In number theory you study properties/patterns of the numbers. This is an example of such a property.
These properties often seem like they don’t have any applications, and often they don’t, but not always. For example, cryptography is basically all based on number theory.
I watched a great series once on generating ~prime numbers which explained how to use number theory to check a randomly generated number for a probability of being prime. By using a bunch of weird rules, you can be ~99% sure it's prime without having to do huge computations.
It's possible that solving this problem in a satisfactory way would teach us something useful about number theory, that's useful in real world practical stuff.

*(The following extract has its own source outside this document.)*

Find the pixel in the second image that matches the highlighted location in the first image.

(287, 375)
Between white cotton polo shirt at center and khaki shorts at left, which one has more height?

Andrew Wiles' proof of Fermat's Last Theorem is based on the modularity of elliptic curves. I'm not sure to what extent Wiles' proof contributed to elliptic curve cryptography hitting the scene a decade later, but it probably didn't hurt.
Like a lot of these "cute" problems, finding a proof of the problem requires a new theorem or novel application of a technique which benefits mathematics overall.
As a prime example, Fermat's Last Theorem was not a particularly applicable mathematical theorem. But when Andrew Wiles found a proof, he ended up proving several other elliptic curve conjectures which were important to the field.
Why do we care if every integer not equal to 4 or 5 modulo 9 is the sum of three cubes? Just for fun?